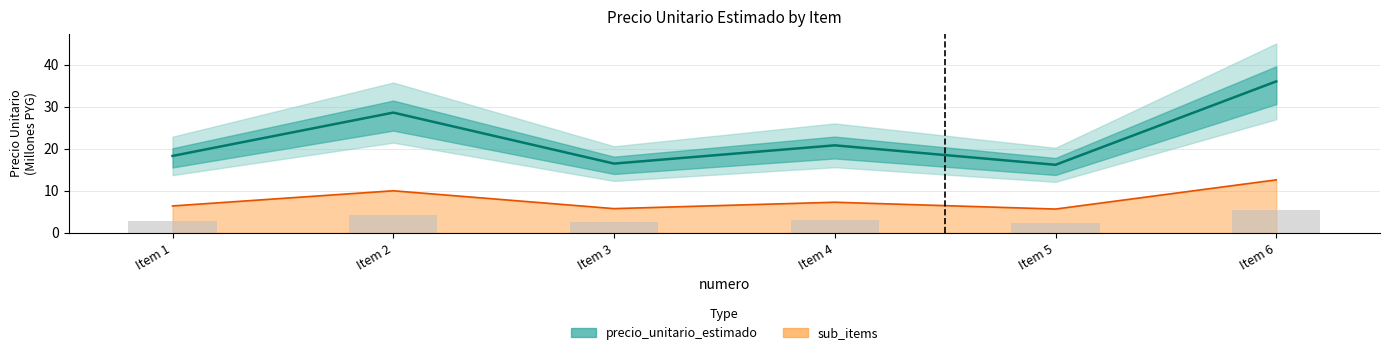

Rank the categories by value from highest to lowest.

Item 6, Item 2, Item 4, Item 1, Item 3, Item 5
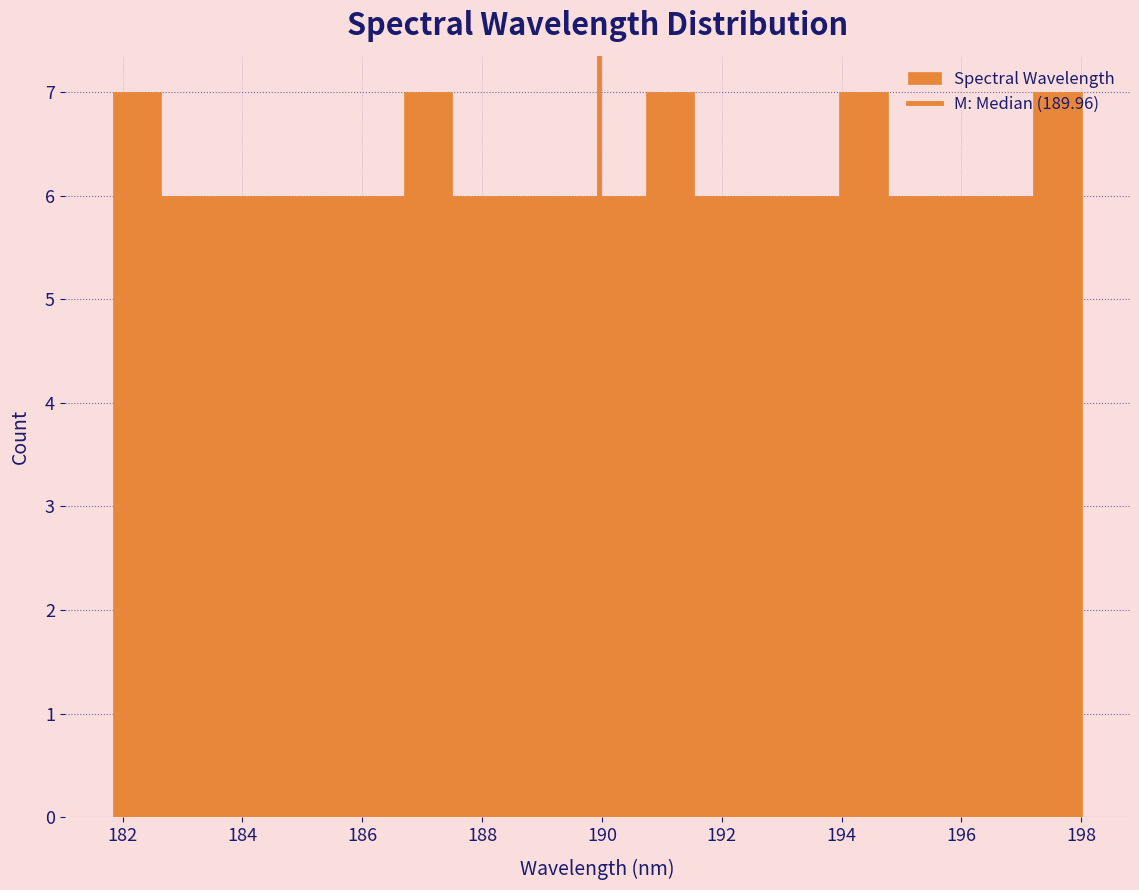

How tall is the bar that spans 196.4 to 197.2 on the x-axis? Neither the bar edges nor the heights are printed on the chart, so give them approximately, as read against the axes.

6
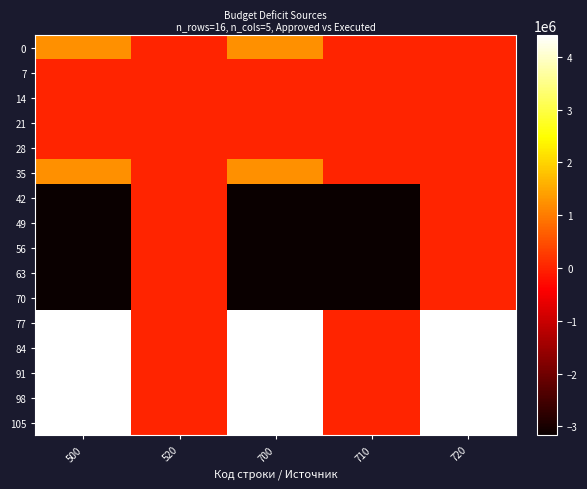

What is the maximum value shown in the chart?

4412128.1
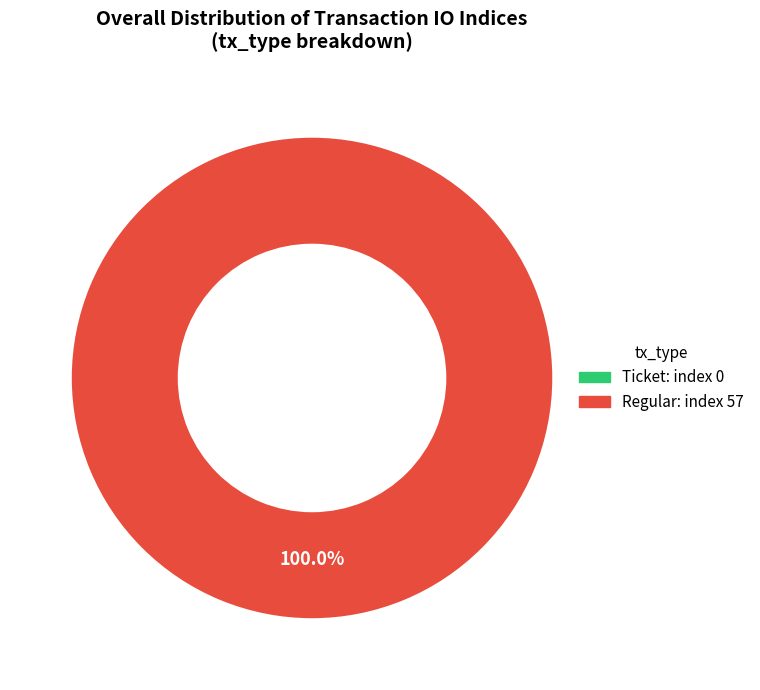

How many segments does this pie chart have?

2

══════

§ **WRITTEN TASK**: Could you transcribe all of the data above line for line, leaving out the pictures?

§ **THE COMPLETED TASK**:
Rank the categories by value from highest to lowest.

Item 6, Item 2, Item 4, Item 1, Item 3, Item 5

How tall is the bar that spans 196.4 to 197.2 on the x-axis? Neither the bar edges nor the heights are printed on the chart, so give them approximately, as read against the axes.

6

What is the maximum value shown in the chart?

4412128.1

How many segments does this pie chart have?

2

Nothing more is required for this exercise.